Looking down at him, she started to smile again, but her lips faltered as his hand moved in under the hem of her dress. Then, bringing his eyes back to hers, in a voice that wasn’t quite steady he said, ‘I want to make love to you.’
Desire instantly masked the laughter in her eyes and sliding down the bed to lie next to him she rolled into his embrace, pressing her body into his. They kissed for a long, sensuous time, allowing the needs of their bodies to flow unattended as they held each other tightly. Feeling his hardness straining between them, she lowered her arm, opened his shorts and took him in her hand. As he groaned into her open mouth she opened her eyes and watched his face tense, his long lashes fluttering as his desire mounted.
Then his eyes opened too and, gazing far into hers, he rolled on to her, pressing his hips hard into hers before moving down her body with his mouth, unbuttoning her dress as he went. When she was naked he silently took off his own clothes, then lay over her again, enclosing her body with his. It was a long time before he entered her as they lay there kissing and looking into each other’s eyes and feeling the need of each other’s bodies pulling them closer and closer together.
After they had made love he rolled on to his back beside her and lay quietly holding her hand until the quickening of their breath began to quiet and they could hear the soothing rhythm of the waves and the gentle swish of palm fronds. The honeyed scent of sea-grapes wafted in through the open windows, sweetening the air. His hand tightened on hers as at last he turned to look at her; then he pulled her tightly into his arms and held her as the tears ran from her eyes.
‘It’s OK,’ he whispered, kissing her hair. ‘Come on now, it’s going to be a
ll right.’
‘I’m sorry,’ she said in a strangled voice. ‘It’s just that I love you so much and it seems so . . . Oh God, I’m sorry. I promised myself I’d be strong for you, and look at me. I’ll have myself together in a minute. It’s just that . . .’ Sniffing, she lifted her head to look at him. ‘Oh God, David, I don’t want you to go. I don’t think I’ll be able to bear it.’
‘Yes, you will,’ he told her. ‘Besides, it might not come to that.’
Shaking her head and looking deep into his eyes, she said, ‘I can feel it, David. There’s no point trying to hide it from me, because I know what you’re thinking.’
‘You do?’ He smiled.
‘You think the worst is going to happen, don’t you?’ she said.

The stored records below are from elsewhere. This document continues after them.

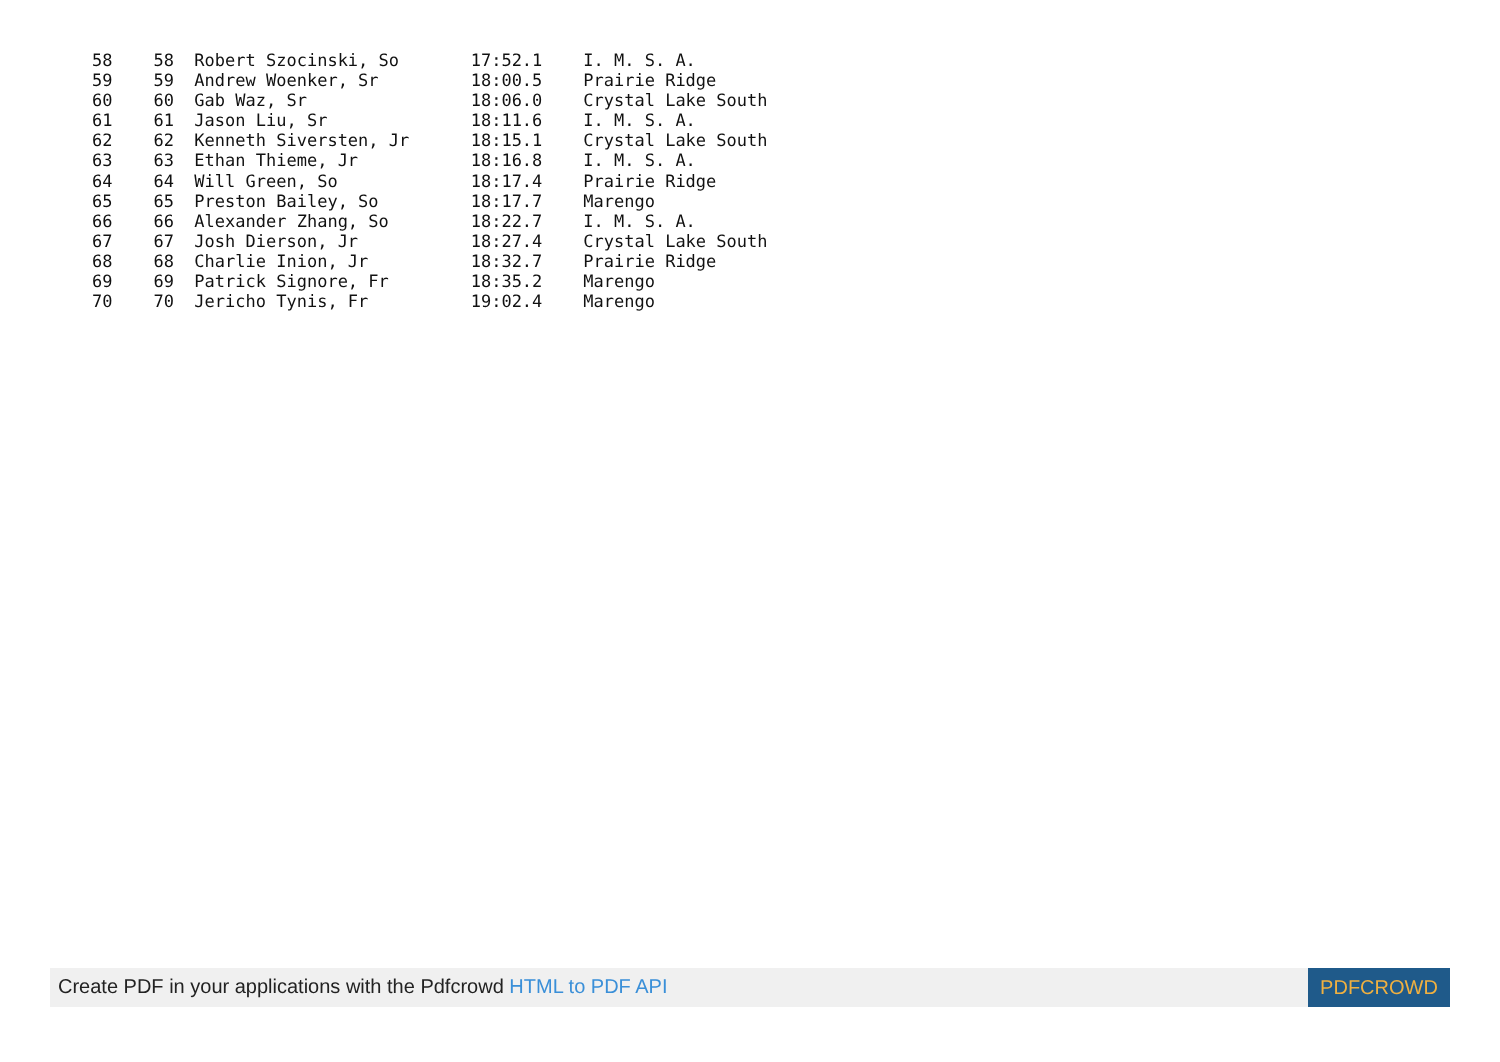58    58  Robert Szocinski, So       17:52.1    I. M. S. A.
59    59  Andrew Woenker, Sr         18:00.5    Prairie Ridge
60    60  Gab Waz, Sr                18:06.0    Crystal Lake South
61    61  Jason Liu, Sr              18:11.6    I. M. S. A.
62    62  Kenneth Siversten, Jr      18:15.1    Crystal Lake South
63    63  Ethan Thieme, Jr           18:16.8    I. M. S. A.
64    64  Will Green, So             18:17.4    Prairie Ridge
65    65  Preston Bailey, So         18:17.7    Marengo
66    66  Alexander Zhang, So        18:22.7    I. M. S. A.
67    67  Josh Dierson, Jr           18:27.4    Crystal Lake South
68    68  Charlie Inion, Jr          18:32.7    Prairie Ridge
69    69  Patrick Signore, Fr        18:35.2    Marengo
70    70  Jericho Tynis, Fr          19:02.4    Marengo
Create PDF in your applications with the Pdfcrowd HTML to PDF API
PDFCROWD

Sighing, he pulled her back into his arms. ‘We’re going to have to face it, my darling, that there’s every chance it will.’
Chapter 25
THE NEXT THREE days were days that Penny would remember for the rest of her life. The island was an idyllic retreat from the world, its wild beauty, unspoilt by tourism and consisting of no more than the scattered casitas, which made up the one luxurious hotel, and a small airstrip. Though they occasionally saw the other guests now, no communication was forced upon them and they sought none. Exclusivity and privacy were paramount in this Utopian world that sat like a precious emerald in a shimmering bed of aquamarine. Once or twice they dined in the restaurant overlooking the moonlit pool while the gentle sounds of Filipino love songs drifted hauntingly over the terrace. But on the whole they took their meals in their casita, feeding each other and teasing each other in a way they would want no one to witness.